Hybrid power station in Mali

The Syama Hybrid Power Station (French: Centrale électrique hybride de Syama) is a planned 70 megawatts hybrid power plant in Mali. The power station is being developed by Aggreko, a company that is based in Glasgow, Scotland, United Kingdom, which supplies temporary power generation equipment. The off-taker is Syama Gold Mine, owned by Resolute Mining, that is based in Perth, Western Australia. The station has thermal, battery storage and solar energy components. Aggreko signed a 16-year agreement with the owners of the gold mine to design, build, operate and maintain this hybrid power station. Under the same agreement, Syra Gold Mine will purchase the electricity generated by the new hybrid plant, as specified in the power purchase agreement.

==Location==
The power station is located near the settlement of Mbembéré, in the Kadiolo Cercle, in Sikasso Region in southern Mali, near the border with Ivory Coast. The power station sits adjacent to the Syama Gold Mine, approximately 83 km southwest of Sikasso, the regional headquarters. This is about 360 km southeast of Bamako, the capital and largest city in the country.

==Overview==
The phased development of the hybrid power station involves the installation of three Wärtsilä Modular Blocks each rated at 10 megawatts. These units use refined fuel oil (IF0 180), which is cheaper than diesel. A battery storage system rated at 10 megawatts is also installed to smoothen out power fluctuations in the system. These installations totaling 40 megawatts were installed in 2020, with commissioning in 2021.

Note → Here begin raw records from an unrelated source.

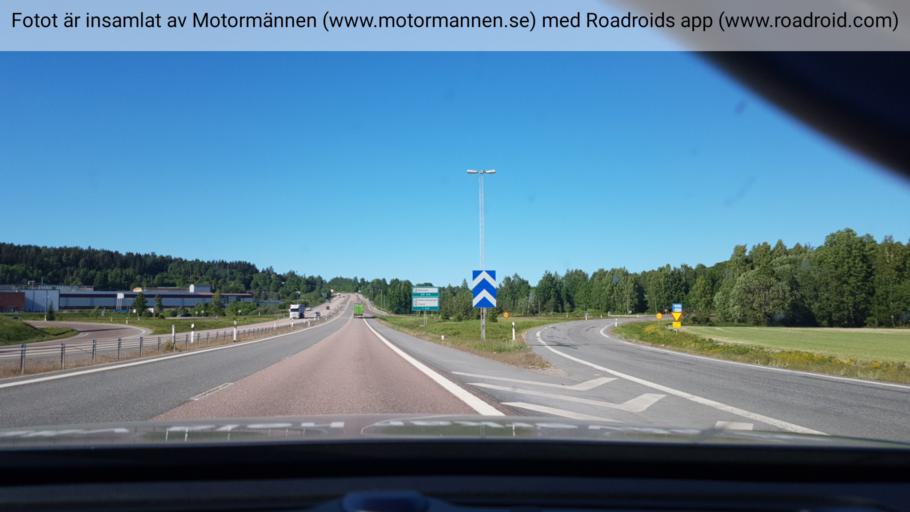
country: SE
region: Vaesternorrland
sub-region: Sundsvalls Kommun
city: Sundsbruk
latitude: 62.4456
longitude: 17.3389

The second phase comprises a fourth 10 megawatts Wärtsilä 32 engine, to be installed in 2022 and a solar power component with 20 megawatts capacity planned to come online in 2023.

==Benefits==
Prior to the development of this hybrid power station, Resolute Mining Limited needed to reduce the cost of power used to operate its underground gold mine in Mali. This was occasioned by the escalating cost of diesel fuel and the need to keep the power supply on 24/7. Connection to the Malian grid was ruled out due to the cost and time it would take to build the necessary transmission infrastructure. This hybrid system, if it works as designed, is expected to reduce power acquisition costs at the mine by 40 percent.